For real-world scenarios with fewer than 1% positive examples, we upsample negatives (100:1) and re-evaluate. Use:

```bash
uv run torchrun --nproc_per_node=$gpu_count axbench/scripts/inference.py \
  --config axbench/sweep/wuzhengx/2b/l10/no_grad.yaml \
  --dump_dir axbench/results/prod_2b_l10_concept500_no_grad \
  --overwrite_metadata_dir axbench/concept500/prod_2b_l10_v1/generate \
  --overwrite_inference_data_dir axbench/concept500/prod_2b_l10_v1/inference \
  --mode latent_imbalance
```

### Model steering

For steering experiments:

```bash
uv run torchrun --nproc_per_node=$gpu_count axbench/scripts/inference.py \
  --config axbench/demo/sweep/simple.yaml \
  --dump_dir axbench/demo \
  --mode steering
```

Or a custom run:

```bash
uv run torchrun --nproc_per_node=$gpu_count axbench/scripts/inference.py \
  --config axbench/sweep/wuzhengx/2b/l10/no_grad.yaml \
  --dump_dir axbench/results/prod_2b_l10_concept500_no_grad \
  --overwrite_metadata_dir axbench/concept500/prod_2b_l10_v1/generate \
  --overwrite_inference_data_dir axbench/concept500/prod_2b_l10_v1/inference \
  --mode steering
```

## Evaluation

### Concept detection

To evaluate concept detection results:

```bash
uv run axbench/scripts/evaluate.py \
  --config axbench/demo/sweep/simple.yaml \
  --dump_dir axbench/demo \
  --mode latent
```

Enable wandb logging:

```bash
uv run axbench/scripts/evaluate.py \
  --config axbench/demo/sweep/simple.yaml \
  --dump_dir axbench/demo \
  --mode latent \
  --report_to wandb \
  --wandb_entity "your_wandb_entity"
```

Or evaluate using your custom config:

```bash
uv run axbench/scripts/evaluate.py \
  --config axbench/sweep/wuzhengx/2b/l10/no_grad.yaml \
  --dump_dir axbench/results/prod_2b_l10_concept500_no_grad \
  --mode latent
```

### Model steering on evaluation set

To evaluate steering:

```bash
uv run axbench/scripts/evaluate.py \
  --config axbench/demo/sweep/simple.yaml \
  --dump_dir axbench/demo \
  --mode steering
```

Or a custom config:

```bash
uv run axbench/scripts/evaluate.py \
  --config axbench/sweep/wuzhengx/2b/l10/no_grad.yaml \
  --dump_dir axbench/results/prod_2b_l10_concept500_no_grad \
  --mode steering
```

### Model steering on test set
Note that the commend above is for evaluation. We select the best factor by using the results on the evaluation set. After that you will do the evaluation on the test set.

```bash
uv run axbench/scripts/evaluate.py \
  --config axbench/sweep/wuzhengx/2b/l10/no_grad.yaml \
  --dump_dir axbench/results/prod_2b_l10_concept500_no_grad \
  --mode steering_test
```

## Analyses
Once you finished evaluation, you can do the analyses with our provided notebook in `axbench/scripts/analyses.ipynb`. All of our results in the paper are produced by this notebook.

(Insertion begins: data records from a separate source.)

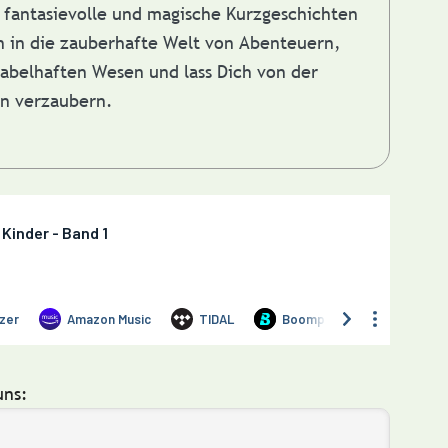
fantasievolle und magische Kurzgeschichten
in in die zauberhafte Welt von Abenteuern,
abelhaften Wesen und lass Dich von der
en verzaubern.
uns: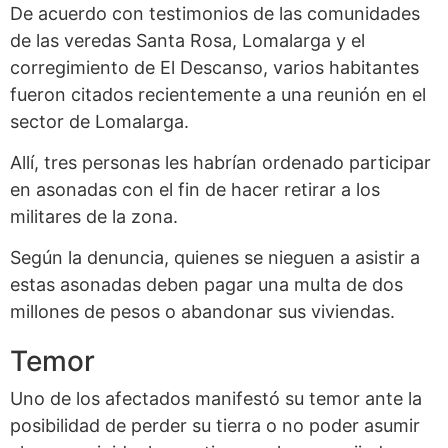
De acuerdo con testimonios de las comunidades
de las veredas Santa Rosa, Lomalarga y el
corregimiento de El Descanso, varios habitantes
fueron citados recientemente a una reunión en el
sector de Lomalarga.
Allí, tres personas les habrían ordenado participar
en asonadas con el fin de hacer retirar a los
militares de la zona.
Según la denuncia, quienes se nieguen a asistir a
estas asonadas deben pagar una multa de dos
millones de pesos o abandonar sus viviendas.
Temor
Uno de los afectados manifestó su temor ante la
posibilidad de perder su tierra o no poder asumir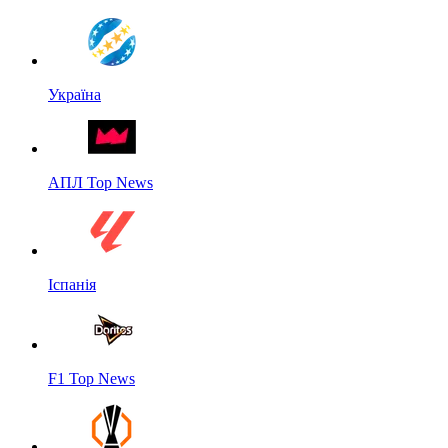
Україна
АПЛ Top News
Іспанія
F1 Top News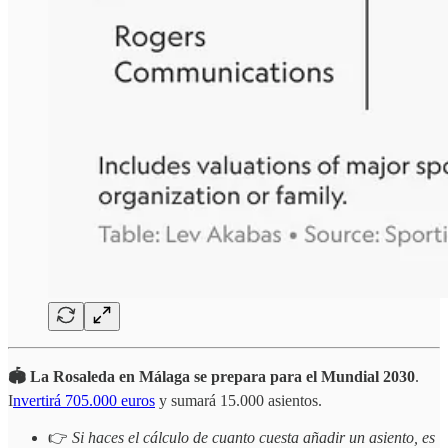
🏟️ La Rosaleda en Málaga se prepara para el Mundial 2030
.
I
nvertirá 705.000 euros
y sumará 15.000 asientos.
👉
Si haces el cálculo de cuanto cuesta añadir un asiento, es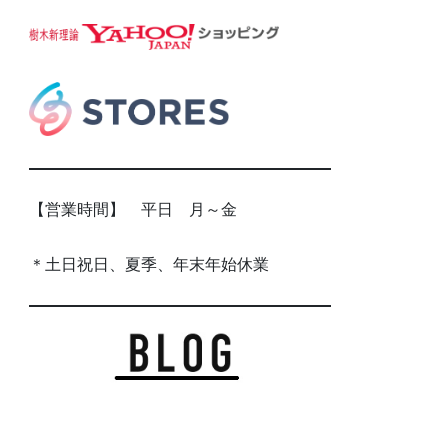
【営業時間】 平日 月～金
＊土日祝日、夏季、年末年始休業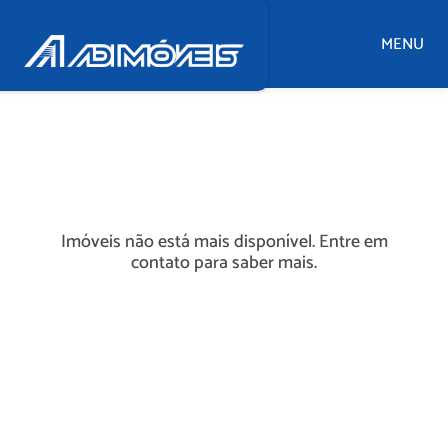
MENU
Imóveis não está mais disponível. Entre em
contato para saber mais.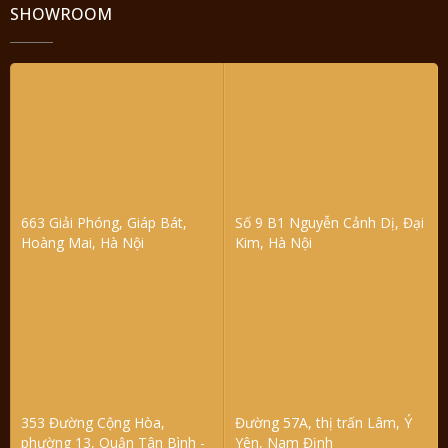
SHOWROOM
663 Giải Phóng, Giáp Bát,
Số 9 B1 Nguyễn Cảnh Dị, Đại
Hoàng Mai, Hà Nội
Kim, Hà Nội
353 Đường Cộng Hòa,
Đường 57A, thị trấn Lâm, Ý
phường 13, Quận Tân Bình -
Yên, Nam Định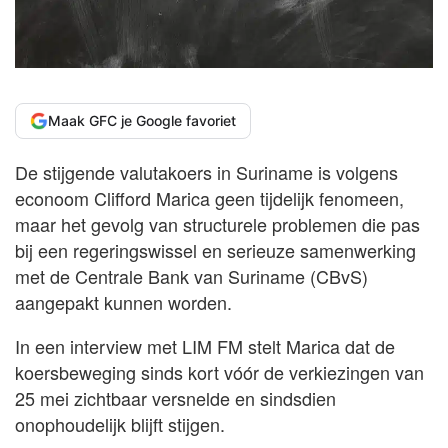
Maak GFC je Google favoriet
De stijgende valutakoers in Suriname is volgens
econoom Clifford Marica geen tijdelijk fenomeen,
maar het gevolg van structurele problemen die pas
bij een regeringswissel en serieuze samenwerking
met de Centrale Bank van Suriname (CBvS)
aangepakt kunnen worden.
In een interview met LIM FM stelt Marica dat de
koersbeweging sinds kort vóór de verkiezingen van
25 mei zichtbaar versnelde en sindsdien
onophoudelijk blijft stijgen.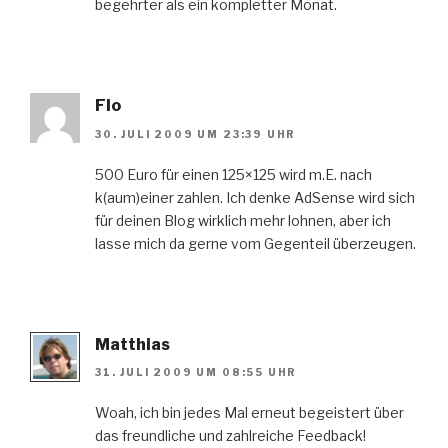
begehrter als ein kompletter Monat.
Flo
30. JULI 2009 UM 23:39 UHR
500 Euro für einen 125×125 wird m.E. nach
k(aum)einer zahlen. Ich denke AdSense wird sich
für deinen Blog wirklich mehr lohnen, aber ich
lasse mich da gerne vom Gegenteil überzeugen.
Matthias
31. JULI 2009 UM 08:55 UHR
Woah, ich bin jedes Mal erneut begeistert über
das freundliche und zahlreiche Feedback!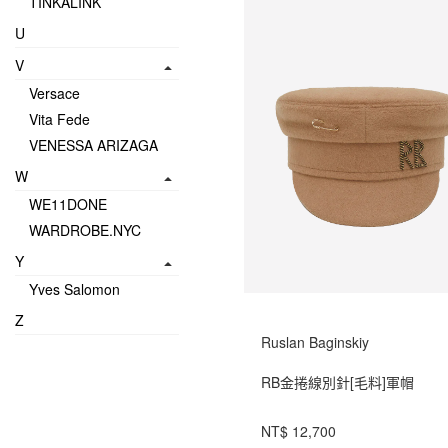
TINKALINK
U
V
Versace
Vita Fede
VENESSA ARIZAGA
W
WE11DONE
WARDROBE.NYC
Y
Yves Salomon
Z
Ruslan Baginskiy
RB金捲線別針[毛料]軍帽
NT$ 12,700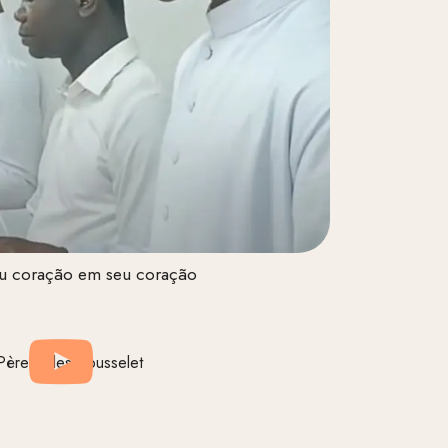
u coração em seu coração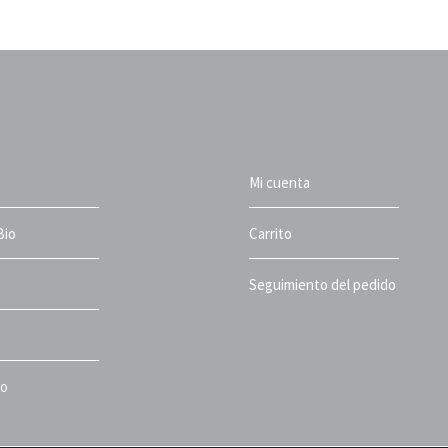
Mi cuenta
Bio
Carrito
Seguimiento del pedido
to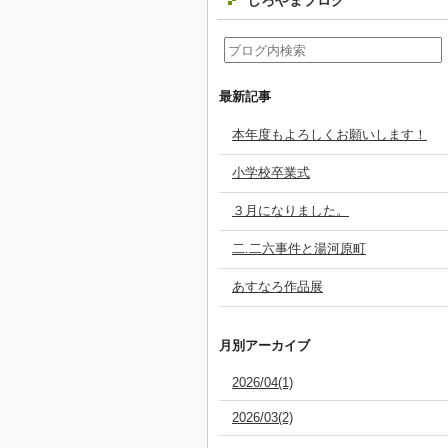
しろやまブログ
最新記事
本年度もよろしくお願いします！
小学校卒業式
３月になりました。
二.二六事件と湯河原町
あすなろ作品展
月別アーカイブ
2026/04(1)
2026/03(2)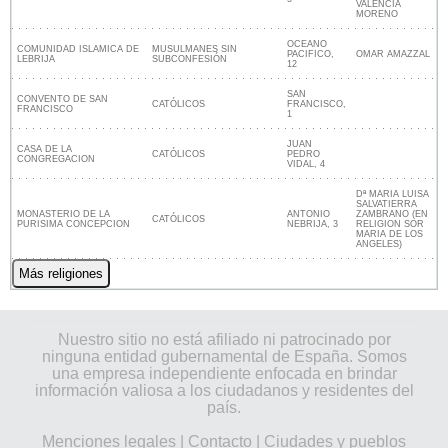
VALENCIA
MORENO
OCEANO
COMUNIDAD ISLAMICA DE
MUSULMANES SIN
PACIFICO,
OMAR AMAZZAL
LEBRIJA
SUBCONFESIÓN
12
SAN
CONVENTO DE SAN
CATÓLICOS
FRANCISCO,
FRANCISCO
1
JUAN
CASA DE LA
CATÓLICOS
PEDRO
CONGREGACION
VIDAL, 4
Dª MARIA LUISA
SALVATIERRA
MONASTERIO DE LA
ANTONIO
ZAMBRANO (EN
CATÓLICOS
PURISIMA CONCEPCION
NEBRIJA, 3
RELIGION SOR
MARIA DE LOS
ANGELES)
Más religiones
Nuestro sitio no está afiliado ni patrocinado por
ninguna entidad gubernamental de España. Somos
una empresa independiente enfocada en brindar
información valiosa a los ciudadanos y residentes del
país.
Menciones legales
|
Contacto
|
Ciudades y pueblos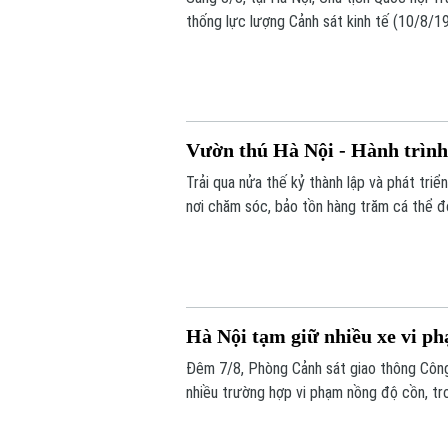
thống lực lượng Cảnh sát kinh tế (10/8/
buổi lễ có Ủy viên Bộ Chính trị, Thường t
Vườn thú Hà Nội - Hành trình
Trải qua nửa thế kỷ thành lập và phát triể
nơi chăm sóc, bảo tồn hàng trăm cá thể độ
hệ người dân Thủ đô.
Hà Nội tạm giữ nhiều xe vi p
Đêm 7/8, Phòng Cảnh sát giao thông Công 
nhiều trường hợp vi phạm nồng độ cồn, t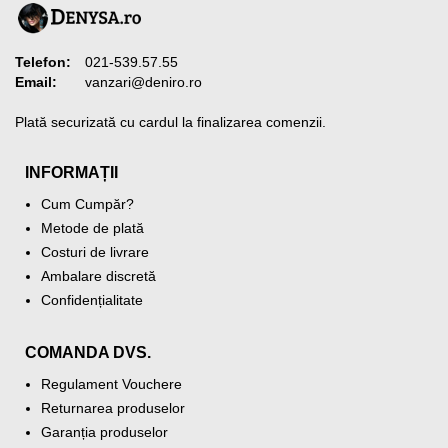
Telefon:
021-539.57.55
Email:
vanzari@deniro.ro
Plată securizată cu cardul la finalizarea comenzii.
INFORMAȚII
Cum Cumpăr?
Metode de plată
Costuri de livrare
Ambalare discretă
Confidențialitate
COMANDA DVS.
Regulament Vouchere
Returnarea produselor
Garanția produselor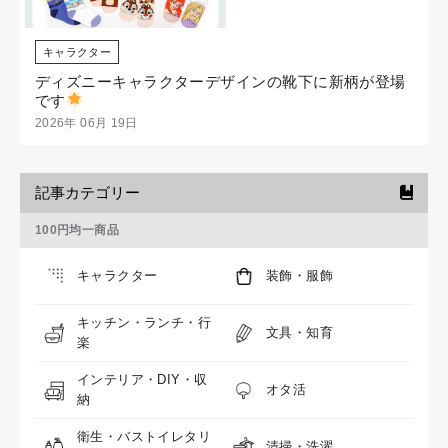
キャラクター
ディズニーキャラクターデザインの靴下に新柄が登場
です
2026年 06月 19日
記事カテゴリー
100円均一商品
キャラクター
装飾・服飾
キッチン・ランチ・行
文具・知育
楽
インテリア・DIY・収
オタ活
納
衛生・バストイレタリ
清掃・洗濯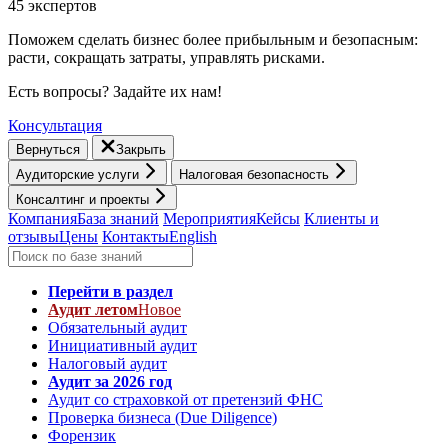
45 экспертов
Поможем сделать бизнес более прибыльным и безопасным:
расти, cокращать затраты, управлять рисками.
Есть вопросы? Задайте их нам!
Консультация
Вернуться
Закрыть
Аудиторские услуги
Налоговая безопасность
Консалтинг и проекты
Компания
База знаний
Мероприятия
Кейсы
Клиенты и
отзывы
Цены
Контакты
English
Перейти в раздел
Аудит летом
Новое
Обязательный аудит
Инициативный аудит
Налоговый аудит
Аудит за 2026 год
Аудит со страховкой от претензий ФНС
Проверка бизнеса (Due Diligence)
Форензик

You need to point revelant directories to your own results by modifying the notebook. If you introduce new models, datasets, or new evaluation metrics, you can add your own analysis by following the notebook.

## Reproducing our results.

Please see `axbench/experiment_commands.txt` for detailed commands and configurations.


## Feature suppression experiments
In our recent paper release, we introduce feature suppresion evaluations. Please see `axbench/sweep/wuzhengx/reps/README.md` for details.